▸ Exercise brief: Update the lines below by changing every "Source code" to "Raw text" and keeping the rest unchanged. Leave the pictures out of your answer.

[Dataset entries]
____

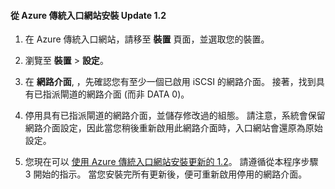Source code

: <!--author=SharS last changed: 12/1/2015-->

#### 從 Azure 傳統入口網站安裝 Update 1.2

1. 在 Azure 傳統入口網站，請移至 **裝置** 頁面，並選取您的裝置。
 
2. 瀏覽至 **裝置** > **設定**。 

3. 在 **網路介面**, ，先確認您有至少一個已啟用 iSCSI 的網路介面。 接著，找到具有已指派閘道的網路介面 (而非 DATA 0)。 

4. 停用具有已指派閘道的網路介面，並儲存修改過的組態。 請注意，系統會保留網路介面設定，因此當您稍後重新啟用此網路介面時，入口網站會還原為原始設定。

7. 您現在可以 [使用 Azure 傳統入口網站安裝更新的 1.2](#install-update-12-via-the-azure-portal)。 請遵循從本程序步驟 3 開始的指示。 當您安裝完所有更新後，便可重新啟用停用的網路介面。 





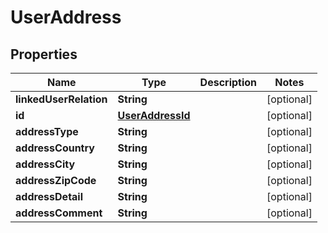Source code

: 
# UserAddress

## Properties
Name | Type | Description | Notes
------------ | ------------- | ------------- | -------------
**linkedUserRelation** | **String** |  |  [optional]
**id** | [**UserAddressId**](UserAddressId.md) |  |  [optional]
**addressType** | **String** |  |  [optional]
**addressCountry** | **String** |  |  [optional]
**addressCity** | **String** |  |  [optional]
**addressZipCode** | **String** |  |  [optional]
**addressDetail** | **String** |  |  [optional]
**addressComment** | **String** |  |  [optional]



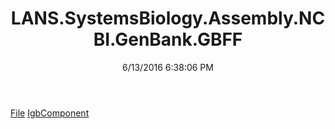 ﻿---
title: LANS.SystemsBiology.Assembly.NCBI.GenBank.GBFF
date: 6/13/2016 6:38:06 PM
---

[File](T-LANS.SystemsBiology.Assembly.NCBI.GenBank.GBFF.File.html)
[IgbComponent](T-LANS.SystemsBiology.Assembly.NCBI.GenBank.GBFF.IgbComponent.html)
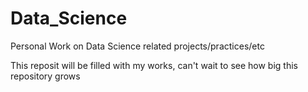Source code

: # Data_Science
Personal Work on Data Science related projects/practices/etc

This reposit will be filled with my works, can't wait to see how big this repository grows
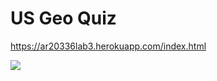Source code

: # US Geo Quiz

https://ar20336lab3.herokuapp.com/index.html

<img src="http://g.recordit.co/VPkE9F9Zs6.gif" />
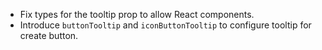 - Fix types for the tooltip prop to allow React components.
- Introduce `buttonTooltip` and `iconButtonTooltip` to configure tooltip for create button.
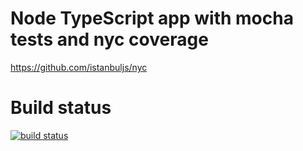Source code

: # Node TypeScript app with mocha tests and nyc coverage

https://github.com/istanbuljs/nyc

# Build status
[![build status](https://github.com/varadero/mocha-sinon/workflows/Node%20CI/badge.svg)](https://github.com/varadero/mocha-sinon/workflows/Node%20CI/badge.svg)
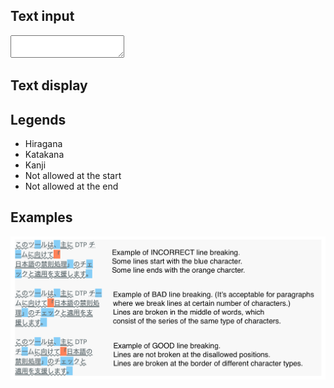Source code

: <h2>Text input</h2>

<textarea id="textInputArea" class="largeInput"></textarea>

<h2>Text display</h2>
<div id="textDisplay" class="largeInput">
</div>

<h2>Legends</h2>
<ul>
  <li><span class="hiragana">Hiragana</span></li>
  <li><span class="katakana">Katakana</span></li>
  <li><span class="kanji">Kanji</span></li>
  <li><span class="start">Not allowed at the start</span></li>
  <li><span class="end">Not allowed at the end</span></li>
</ul>

<h2>Examples</h2>
<img src="images/examples.png">

<script src="script.js" type="text/javascript" charset="utf-8" async defer></script>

____

▸ Task response:
Raw text

: <!--author=SharS last changed: 12/1/2015-->

#### 從 Azure 傳統入口網站安裝 Update 1.2

1. 在 Azure 傳統入口網站，請移至 **裝置** 頁面，並選取您的裝置。
 
2. 瀏覽至 **裝置** > **設定**。 

3. 在 **網路介面**, ，先確認您有至少一個已啟用 iSCSI 的網路介面。 接著，找到具有已指派閘道的網路介面 (而非 DATA 0)。 

4. 停用具有已指派閘道的網路介面，並儲存修改過的組態。 請注意，系統會保留網路介面設定，因此當您稍後重新啟用此網路介面時，入口網站會還原為原始設定。

7. 您現在可以 [使用 Azure 傳統入口網站安裝更新的 1.2](#install-update-12-via-the-azure-portal)。 請遵循從本程序步驟 3 開始的指示。 當您安裝完所有更新後，便可重新啟用停用的網路介面。 





Raw text

: 
# UserAddress

## Properties
Name | Type | Description | Notes
------------ | ------------- | ------------- | -------------
**linkedUserRelation** | **String** |  |  [optional]
**id** | [**UserAddressId**](UserAddressId.md) |  |  [optional]
**addressType** | **String** |  |  [optional]
**addressCountry** | **String** |  |  [optional]
**addressCity** | **String** |  |  [optional]
**addressZipCode** | **String** |  |  [optional]
**addressDetail** | **String** |  |  [optional]
**addressComment** | **String** |  |  [optional]



 ﻿---
title: LANS.SystemsBiology.Assembly.NCBI.GenBank.GBFF
date: 6/13/2016 6:38:06 PM
---

[File](T-LANS.SystemsBiology.Assembly.NCBI.GenBank.GBFF.File.html)
[IgbComponent](T-LANS.SystemsBiology.Assembly.NCBI.GenBank.GBFF.IgbComponent.html)
Raw text

: # Data_Science
Personal Work on Data Science related projects/practices/etc

This reposit will be filled with my works, can't wait to see how big this repository grows
Raw text

: # US Geo Quiz

https://ar20336lab3.herokuapp.com/index.html

<img src="http://g.recordit.co/VPkE9F9Zs6.gif" />
 - Fix types for the tooltip prop to allow React components.
- Introduce `buttonTooltip` and `iconButtonTooltip` to configure tooltip for create button.
Raw text

: # Node TypeScript app with mocha tests and nyc coverage

https://github.com/istanbuljs/nyc

# Build status
[![build status](https://github.com/varadero/mocha-sinon/workflows/Node%20CI/badge.svg)](https://github.com/varadero/mocha-sinon/workflows/Node%20CI/badge.svg)
Raw text

: <h2>Text input</h2>

<textarea id="textInputArea" class="largeInput"></textarea>

<h2>Text display</h2>
<div id="textDisplay" class="largeInput">
</div>

<h2>Legends</h2>
<ul>
  <li><span class="hiragana">Hiragana</span></li>
  <li><span class="katakana">Katakana</span></li>
  <li><span class="kanji">Kanji</span></li>
  <li><span class="start">Not allowed at the start</span></li>
  <li><span class="end">Not allowed at the end</span></li>
</ul>

<h2>Examples</h2>
<img src="images/examples.png">

<script src="script.js" type="text/javascript" charset="utf-8" async defer></script>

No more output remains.